Bucare humanum est.

Io, prima del buco.
In breve: ho bucato io, oggi.
A far dell’ironia sugli altri si finisce male.
Un bel pasticcio, considerato che ero in pausa pranzo, e dovevo rientrare in ufficio per ingurgitare in tutta fretta una merendina dal distributore automatico. Ma il ciclsita pericoloso non si scompone.
Abbiategrasso. Ruota posteriore che inizia a sbandare e beccheggiare. E in un amen è completamente a terra con il copertoncino che annaspa sull’asfalto della ciclabile Naviglio Grande.
E’ la quarta volta in un totale di dieci uscite con questa bici “di riserva”. Dovete sapere infatti che il ciclista pericoloso possiede due destrieri. Una, la belva da gara, è al momento a rifarsi seno. L’altra, il muletto, corre anche per le strade di Milano e viene trattata decisamente con molto meno amore. Sto cominciando a pensare che ella dunque si ribelli, in preda alla gelosia. Già perché 4 volte su 10 uscite e sempre la stessa ruota, maleficamente la posteriore, comincia a essere un po’ troppo per venir considerata una semplice coincidenza. Eccheccazzo.
Comunque, bella uscita. Veloce, sotto il sole – questo sconosciuto – improvvisamente risorto, dopo l’ormai abituale settimana di secchiate d’acqua (prese tra l’altro rigorosamente tutte, in bici, in città: non uso praticamente  altro mezzo di locomozione, sto subendo una mutazione genetica, presto mi cresceranno le pedivelle).
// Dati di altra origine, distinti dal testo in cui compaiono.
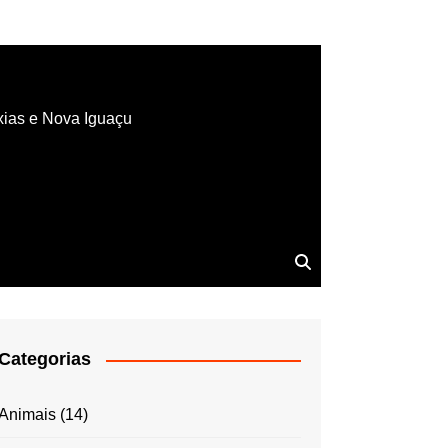
xias e Nova Iguaçu
Categorias
Animais
(14)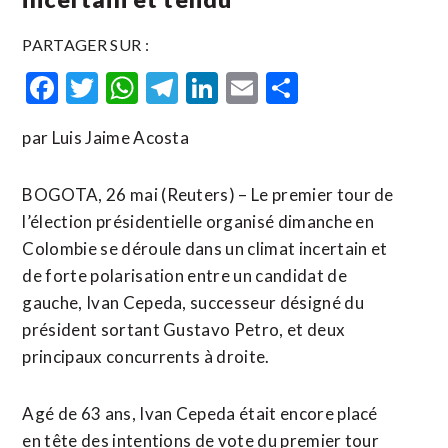
PARTAGER SUR :
Facebook
Twitter
WhatsApp
Telegram
LinkedIn
Email
Partager
par Luis Jaime Acosta
BOGOTA, 26 mai (Reuters) – Le premier tour de
l’élection présidentielle organisé dimanche en
Colombie se déroule dans un climat incertain et
de forte polarisation entre un candidat de
gauche, Ivan Cepeda, successeur désigné du
président sortant Gustavo Petro, et deux
principaux concurrents à droite.
Agé de 63 ans, Ivan Cepeda était encore placé
en ​tête des intentions ‌de vote du premier tour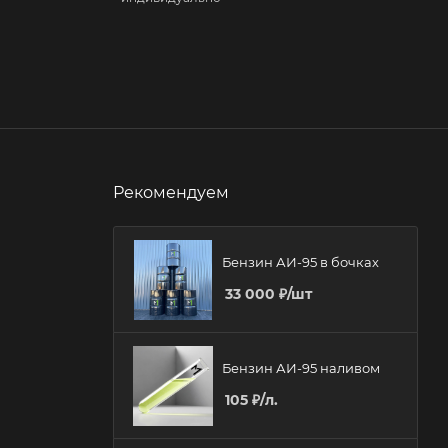
Рекомендуем
Бензин АИ-95 в бочках
33 000
₽
/шт
Бензин АИ-95 наливом
105
₽
/л.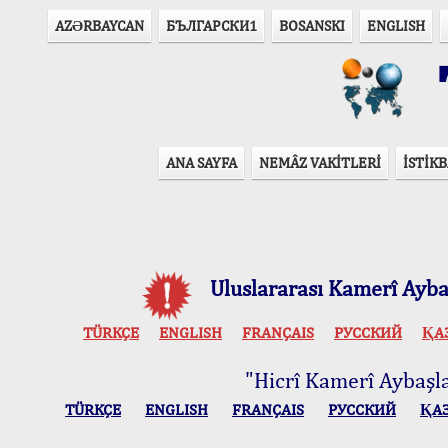
AZӘRBAYCAN
БЪЛГАРСКИ1
BOSANSKI
ENGLISH
T
ANA SAYFA
NEMÂZ VAKİTLERİ
İSTİKB
Uluslararası Kamerî Aybaş
TÜRKÇE
ENGLISH
FRANÇAIS
РУССКИЙ
ҚА
"Hicrî Kamerî Aybaşlar
TÜRKÇE
ENGLISH
FRANÇAIS
РУССКИЙ
ҚА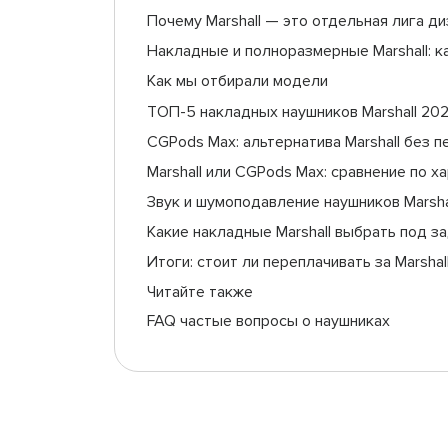
Почему Marshall — это отдельная лига ди
Накладные и полноразмерные Marshall: к
Как мы отбирали модели
ТОП-5 накладных наушников Marshall 20
CGPods Max: альтернатива Marshall без 
Marshall или CGPods Max: сравнение по х
Звук и шумоподавление наушников Marsha
Какие накладные Marshall выбрать под з
Итоги: стоит ли переплачивать за Marshal
Читайте также
FAQ частые вопросы о наушниках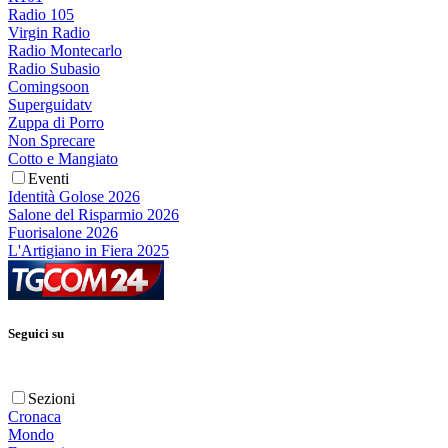
Radio 105
Virgin Radio
Radio Montecarlo
Radio Subasio
Comingsoon
Superguidatv
Zuppa di Porro
Non Sprecare
Cotto e Mangiato
Eventi
Identità Golose 2026
Salone del Risparmio 2026
Fuorisalone 2026
L'Artigiano in Fiera 2025
Seguici su
Sezioni
Cronaca
Mondo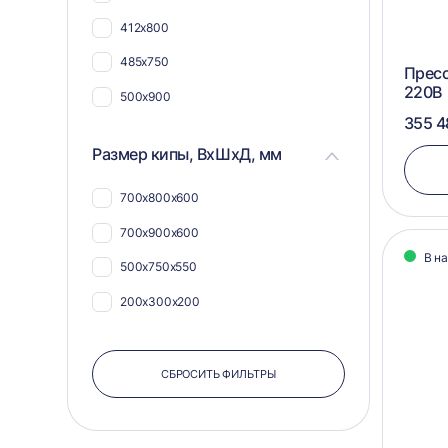
412х800
485х750
Пресс
220В
500х900
355 4
Размер кипы, ВхШхД, мм
700х800х600
700х900х600
В н
500х750х550
200х300х200
СБРОСИТЬ ФИЛЬТРЫ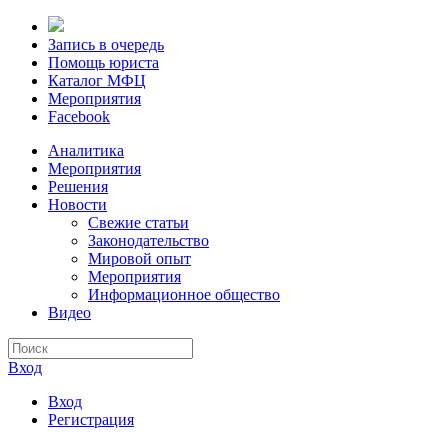
Запись в очередь
Помощь юриста
Каталог МФЦ
Мероприятия
Facebook
Аналитика
Мероприятия
Решения
Новости
Свежие статьи
Законодательство
Мировой опыт
Мероприятия
Информационное общество
Видео
Вход
Вход
Регистрация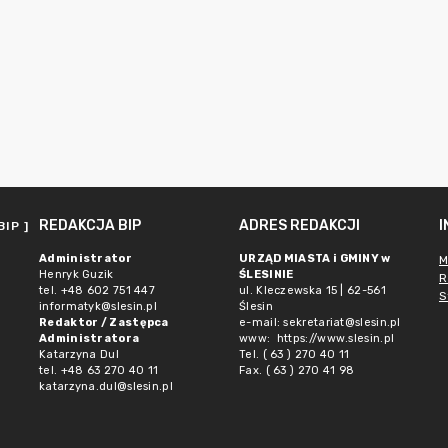
REDAKCJA BIP
ADRES REDAKCJI
BIP ]
Administrator
URZĄD MIASTA i GMINY w
M
Henryk Guzik
ŚLESINIE
R
tel. +48 602 751 447
ul. Kleczewska 15 | 62-561
S
informatyk@slesin.pl
Ślesin
Redaktor / Zastępca
e-mail:
sekretariat@slesin.pl
Administratora
www:
https://www.slesin.pl
Katarzyna Dul
Tel. ( 63 ) 270 40 11
tel. +48 63 270 40 11
Fax. ( 63 ) 270 41 98
katarzyna.dul@slesin.pl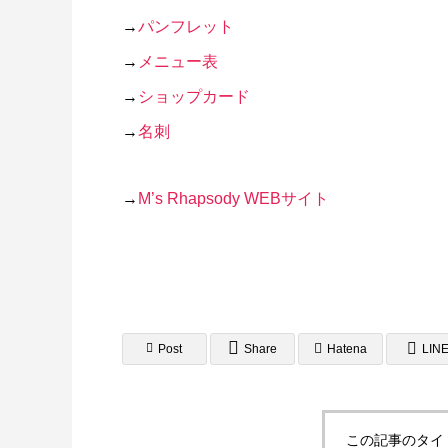
LINEリッチメニュー制作事例 そば さ
LINE
→
パンフレット
やか様
ラック
→
メニュー表
2024.01.24
2023.12.2
→
ショップカード
→
名刺
→
M’s Rhapsody WEBサイト
ステッカー制作事例 LEPONT様
ステッ
その３
その２
Post
Share
Hatena
LIN
2021.10.31
2021.10.3
この記事のタイ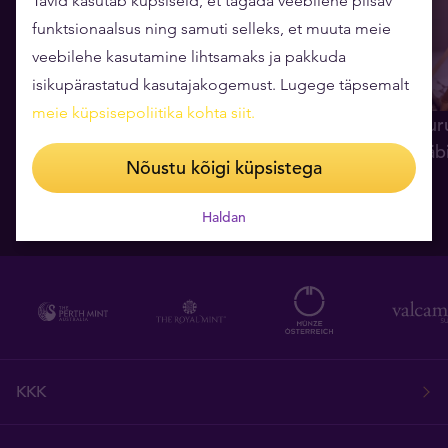
Tavid kasutab küpsiseid, et tagada veebilehe piisav
funktsionaalsus ning samuti selleks, et muuta meie
veebilehe kasutamine lihtsamaks ja pakkuda
isikupärastatud kasutajakogemust. Lugege täpsemalt
meie küpsisepoliitika kohta siit
.
OTSE: kas kulllaturg on
Analüüs: kullatur
taasärkamas? (Tavidi analüütik
aasta olulisim lä
Nõustu kõigi küpsistega
Mait Kraun)
06.08.2026
07.08.2026
Haldan
KKK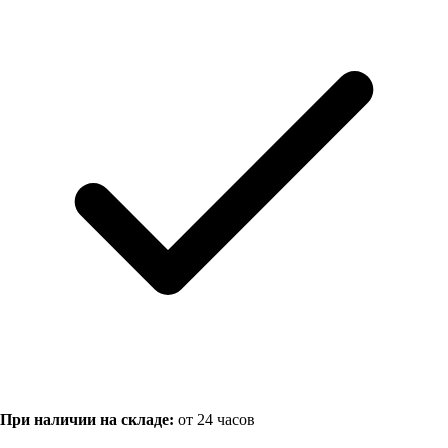
При наличии на складе:
от 24 часов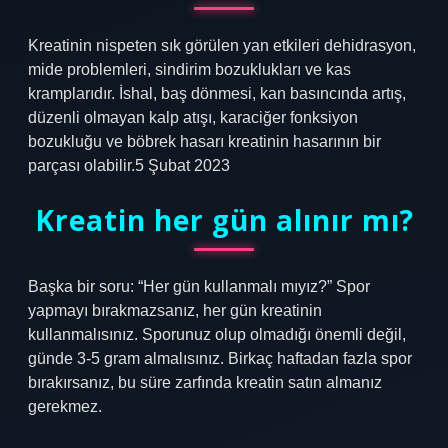
Kreatinin nispeten sık görülen yan etkileri dehidrasyon,
mide problemleri, sindirim bozuklukları ve kas
kramplarıdır. İshal, baş dönmesi, kan basıncında artış,
düzenli olmayan kalp atışı, karaciğer fonksiyon
bozukluğu ve böbrek hasarı kreatinin hasarının bir
parçası olabilir.5 Şubat 2023
Kreatin her gün alınır mı?
Başka bir soru: “Her gün kullanmalı mıyız?” Spor
yapmayı bırakmazsanız, her gün kreatinin
kullanmalısınız. Sporunuz olup olmadığı önemli değil,
günde 3-5 gram almalısınız. Birkaç haftadan fazla spor
bırakırsanız, bu süre zarfında kreatin satın almanız
gerekmez.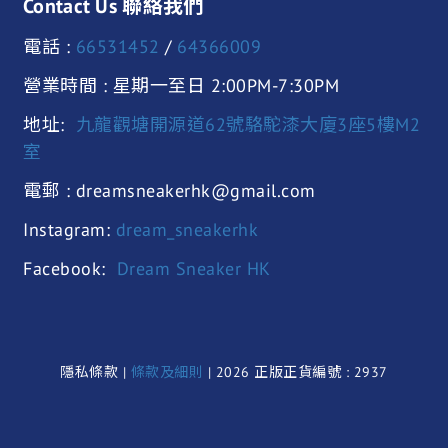
Contact Us 聯絡我們
電話 :
66531452
/
64366009
營業時間 : 星期一至日 2:00PM-7:30PM
地址:
九龍觀塘開源道62號駱駝漆大廈3座5樓M2
室
電郵 : dreamsneakerhk@gmail.com
Instagram:
dream_sneakerhk
Facebook:
Dream Sneaker HK
隱私條款 |
條款及細則
| 2026 正版正貨編號 : 2937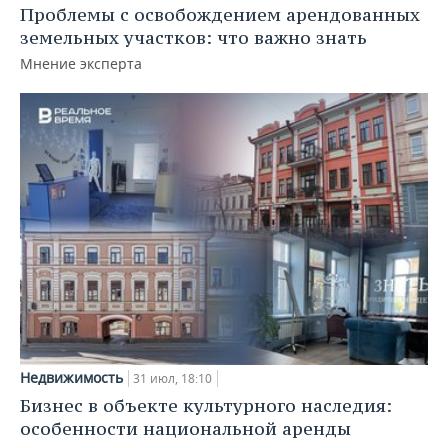
Проблемы с освобождением арендованных
земельных участков: что важно знать
Мнение эксперта
Недвижимость
31 июл, 18:10
Бизнес в объекте культурного наследия:
особенности национальной аренды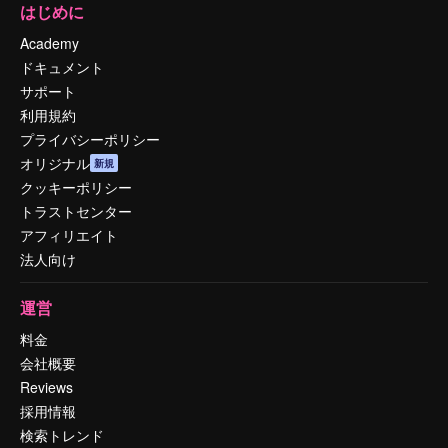
はじめに
Academy
ドキュメント
サポート
利用規約
プライバシーポリシー
オリジナル
新規
クッキーポリシー
トラストセンター
アフィリエイト
法人向け
運営
料金
会社概要
Reviews
採用情報
検索トレンド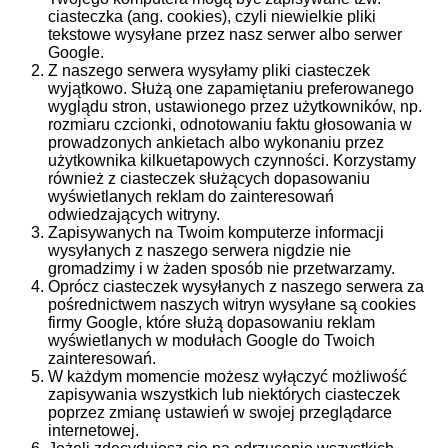
ciasteczka (ang. cookies), czyli niewielkie pliki
tekstowe wysyłane przez nasz serwer albo serwer
Google.
Z naszego serwera wysyłamy pliki ciasteczek
wyjątkowo. Służą one zapamiętaniu preferowanego
wyglądu stron, ustawionego przez użytkowników, np.
rozmiaru czcionki, odnotowaniu faktu głosowania w
prowadzonych ankietach albo wykonaniu przez
użytkownika kilkuetapowych czynności. Korzystamy
również z ciasteczek służących dopasowaniu
wyświetlanych reklam do zainteresowań
odwiedzających witryny.
Zapisywanych na Twoim komputerze informacji
wysyłanych z naszego serwera nigdzie nie
gromadzimy i w żaden sposób nie przetwarzamy.
Oprócz ciasteczek wysyłanych z naszego serwera za
pośrednictwem naszych witryn wysyłane są cookies
firmy Google, które służą dopasowaniu reklam
wyświetlanych w modułach Google do Twoich
zainteresowań.
W każdym momencie możesz wyłączyć możliwość
zapisywania wszystkich lub niektórych ciasteczek
poprzez zmianę ustawień w swojej przeglądarce
internetowej.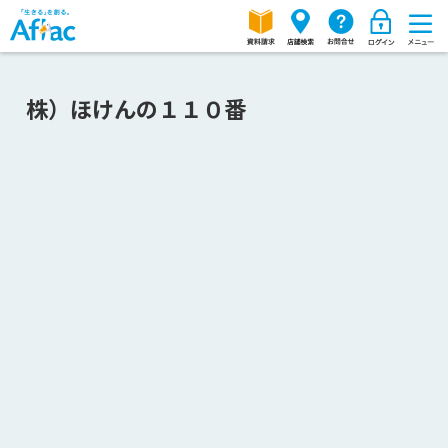
株）ほけんの１１０番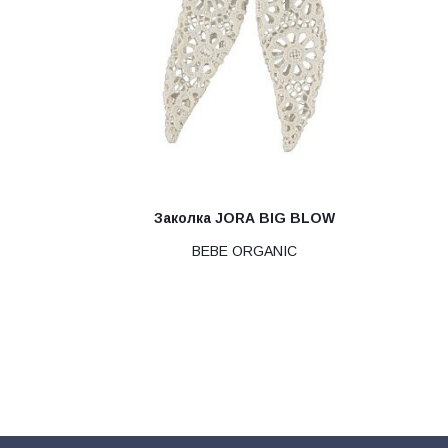
Заколка JORA BIG BLOW
BEBE ORGANIC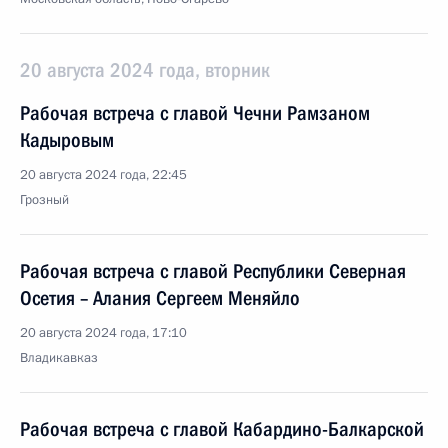
20 августа 2024 года, вторник
Рабочая встреча с главой Чечни Рамзаном
Кадыровым
20 августа 2024 года, 22:45
Грозный
Рабочая встреча с главой Республики Северная
Осетия – Алания Сергеем Меняйло
20 августа 2024 года, 17:10
Владикавказ
Рабочая встреча с главой Кабардино-Балкарской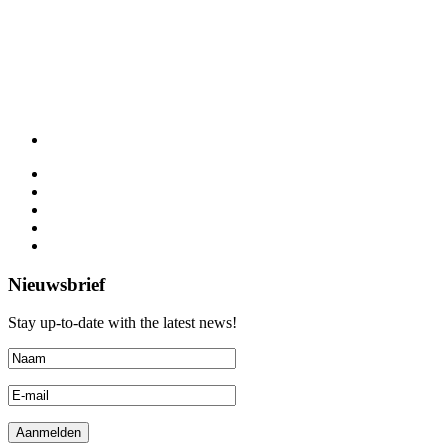
Nieuwsbrief
Stay up-to-date with the latest news!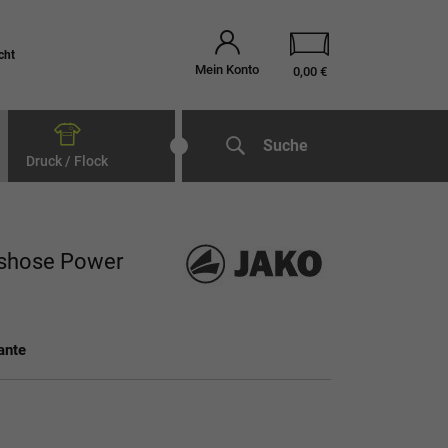
cht
Mein Konto
0,00 €
Suche
Druck / Flock
gshose Power
ante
La giornata è bella, l’aria frizzante, Gaggiano sembra Portofino.
Corro che è un piacere. Prima ad andatura agile 30/h. Poi, dopo Gaggiano, as usual, inserisco il 50 e tiro come un pazzo da rinchiudere. Che bello. Ne avevo bisogno.
Ad Abbiategrasso, inversione in quel del grazioso cimitero comunale, e via, più veloci della luce.
Ma non della sfiga.
La foratura arriva subdola. Come un mal di pancia, dopo una ricca abbuffata.
Ma in fondo: chissenefrega. Nulla può scalfire un’ora e mezza così.
Cambio la camera d’aria, la infilo nel copertoncino – che è nuovo di pacca: fa un po’ fatica a entrare nel cerchione – mi bevo un goccio d’acqua, guardo un filare d’alberi e un’anatra sola che sguazza nel fango,  e trovo un senso anche in questa foratura. Hegelianamente necessaria.
Ora vado dal ciclista a ritirare la belva da gara col seno rifatto e a lasciargli il muletto. Le bici so’ piezz e cor’.